Saved entries:
--- START ---

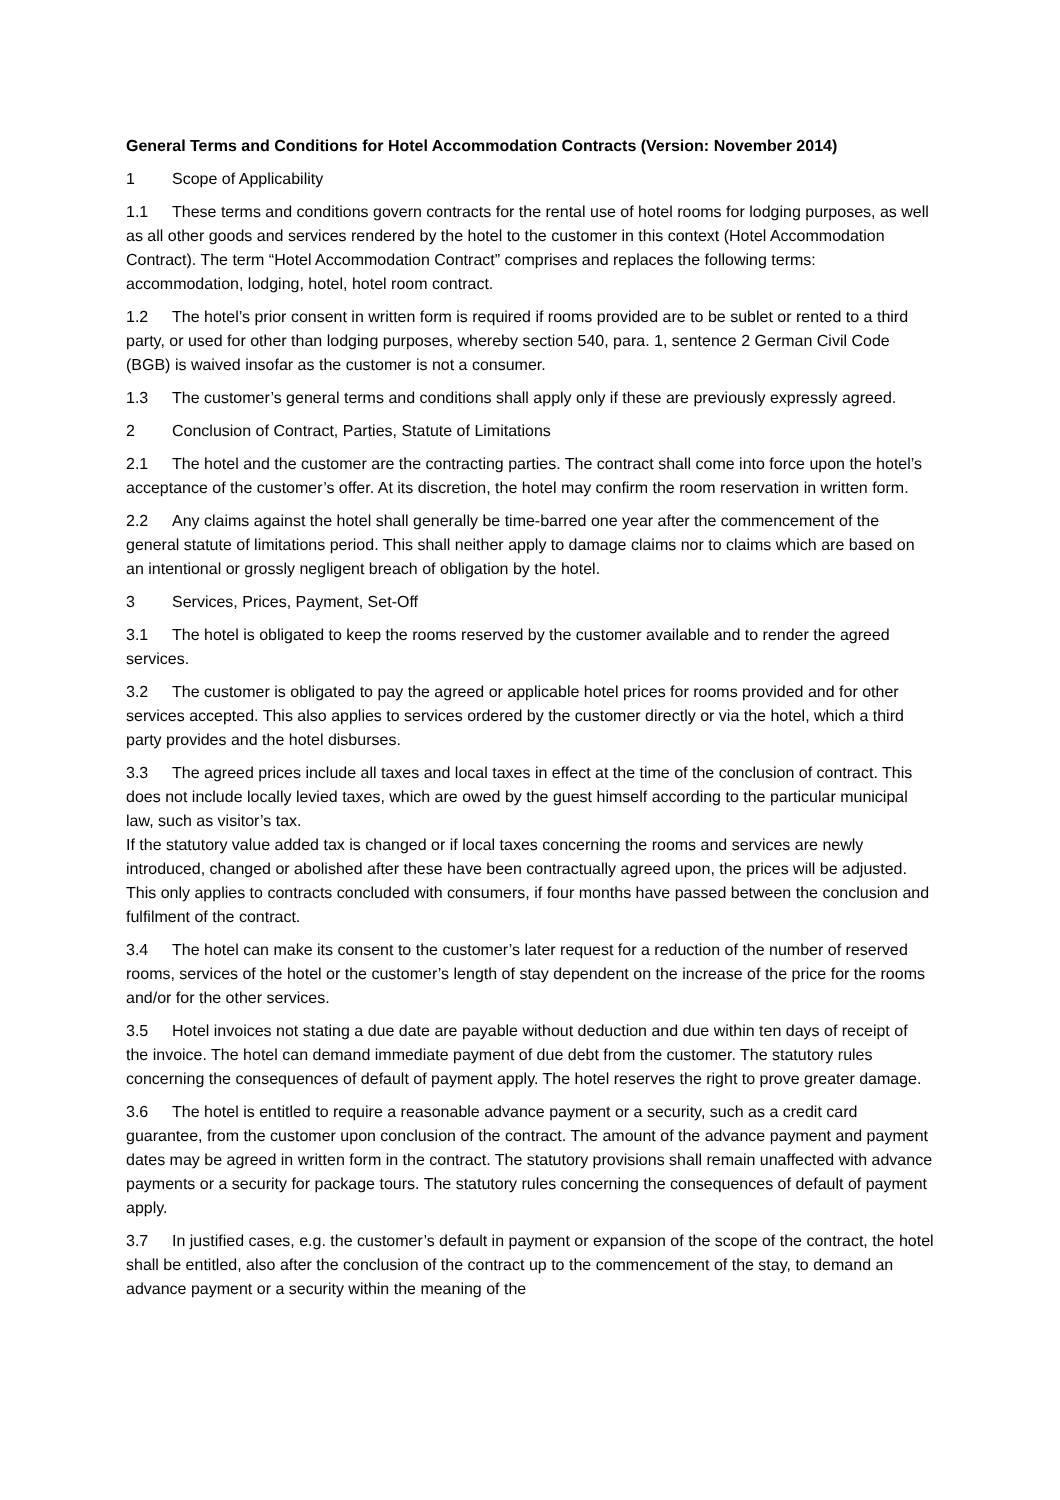General Terms and Conditions for Hotel Accommodation Contracts (Version: November 2014)
1 Scope of Applicability
1.1 These terms and conditions govern contracts for the rental use of hotel rooms for lodging purposes, as well as all other goods and services rendered by the hotel to the customer in this context (Hotel Accommodation Contract). The term “Hotel Accommodation Contract” comprises and replaces the following terms: accommodation, lodging, hotel, hotel room contract.
1.2 The hotel’s prior consent in written form is required if rooms provided are to be sublet or rented to a third party, or used for other than lodging purposes, whereby section 540, para. 1, sentence 2 German Civil Code (BGB) is waived insofar as the customer is not a consumer.
1.3 The customer’s general terms and conditions shall apply only if these are previously expressly agreed.
2 Conclusion of Contract, Parties, Statute of Limitations
2.1 The hotel and the customer are the contracting parties. The contract shall come into force upon the hotel’s acceptance of the customer’s offer. At its discretion, the hotel may confirm the room reservation in written form.
2.2 Any claims against the hotel shall generally be time-barred one year after the commencement of the general statute of limitations period. This shall neither apply to damage claims nor to claims which are based on an intentional or grossly negligent breach of obligation by the hotel.
3 Services, Prices, Payment, Set-Off
3.1 The hotel is obligated to keep the rooms reserved by the customer available and to render the agreed services.
3.2 The customer is obligated to pay the agreed or applicable hotel prices for rooms provided and for other services accepted. This also applies to services ordered by the customer directly or via the hotel, which a third party provides and the hotel disburses.
3.3 The agreed prices include all taxes and local taxes in effect at the time of the conclusion of contract. This does not include locally levied taxes, which are owed by the guest himself according to the particular municipal law, such as visitor’s tax.
If the statutory value added tax is changed or if local taxes concerning the rooms and services are newly introduced, changed or abolished after these have been contractually agreed upon, the prices will be adjusted. This only applies to contracts concluded with consumers, if four months have passed between the conclusion and fulfilment of the contract.
3.4 The hotel can make its consent to the customer’s later request for a reduction of the number of reserved rooms, services of the hotel or the customer’s length of stay dependent on the increase of the price for the rooms and/or for the other services.
3.5 Hotel invoices not stating a due date are payable without deduction and due within ten days of receipt of the invoice. The hotel can demand immediate payment of due debt from the customer. The statutory rules concerning the consequences of default of payment apply. The hotel reserves the right to prove greater damage.
3.6 The hotel is entitled to require a reasonable advance payment or a security, such as a credit card guarantee, from the customer upon conclusion of the contract. The amount of the advance payment and payment dates may be agreed in written form in the contract. The statutory provisions shall remain unaffected with advance payments or a security for package tours. The statutory rules concerning the consequences of default of payment apply.
3.7 In justified cases, e.g. the customer’s default in payment or expansion of the scope of the contract, the hotel shall be entitled, also after the conclusion of the contract up to the commencement of the stay, to demand an advance payment or a security within the meaning of the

--- END ---

EXERCISE OBJECTIVE -> Once the pictures are removed, return the entries exactly as they stand.

WORKED SOLUTION ->
General Terms and Conditions for Hotel Accommodation Contracts (Version: November 2014)
1 Scope of Applicability
1.1 These terms and conditions govern contracts for the rental use of hotel rooms for lodging purposes, as well as all other goods and services rendered by the hotel to the customer in this context (Hotel Accommodation Contract). The term “Hotel Accommodation Contract” comprises and replaces the following terms: accommodation, lodging, hotel, hotel room contract.
1.2 The hotel’s prior consent in written form is required if rooms provided are to be sublet or rented to a third party, or used for other than lodging purposes, whereby section 540, para. 1, sentence 2 German Civil Code (BGB) is waived insofar as the customer is not a consumer.
1.3 The customer’s general terms and conditions shall apply only if these are previously expressly agreed.
2 Conclusion of Contract, Parties, Statute of Limitations
2.1 The hotel and the customer are the contracting parties. The contract shall come into force upon the hotel’s acceptance of the customer’s offer. At its discretion, the hotel may confirm the room reservation in written form.
2.2 Any claims against the hotel shall generally be time-barred one year after the commencement of the general statute of limitations period. This shall neither apply to damage claims nor to claims which are based on an intentional or grossly negligent breach of obligation by the hotel.
3 Services, Prices, Payment, Set-Off
3.1 The hotel is obligated to keep the rooms reserved by the customer available and to render the agreed services.
3.2 The customer is obligated to pay the agreed or applicable hotel prices for rooms provided and for other services accepted. This also applies to services ordered by the customer directly or via the hotel, which a third party provides and the hotel disburses.
3.3 The agreed prices include all taxes and local taxes in effect at the time of the conclusion of contract. This does not include locally levied taxes, which are owed by the guest himself according to the particular municipal law, such as visitor’s tax.
If the statutory value added tax is changed or if local taxes concerning the rooms and services are newly introduced, changed or abolished after these have been contractually agreed upon, the prices will be adjusted. This only applies to contracts concluded with consumers, if four months have passed between the conclusion and fulfilment of the contract.
3.4 The hotel can make its consent to the customer’s later request for a reduction of the number of reserved rooms, services of the hotel or the customer’s length of stay dependent on the increase of the price for the rooms and/or for the other services.
3.5 Hotel invoices not stating a due date are payable without deduction and due within ten days of receipt of the invoice. The hotel can demand immediate payment of due debt from the customer. The statutory rules concerning the consequences of default of payment apply. The hotel reserves the right to prove greater damage.
3.6 The hotel is entitled to require a reasonable advance payment or a security, such as a credit card guarantee, from the customer upon conclusion of the contract. The amount of the advance payment and payment dates may be agreed in written form in the contract. The statutory provisions shall remain unaffected with advance payments or a security for package tours. The statutory rules concerning the consequences of default of payment apply.
3.7 In justified cases, e.g. the customer’s default in payment or expansion of the scope of the contract, the hotel shall be entitled, also after the conclusion of the contract up to the commencement of the stay, to demand an advance payment or a security within the meaning of the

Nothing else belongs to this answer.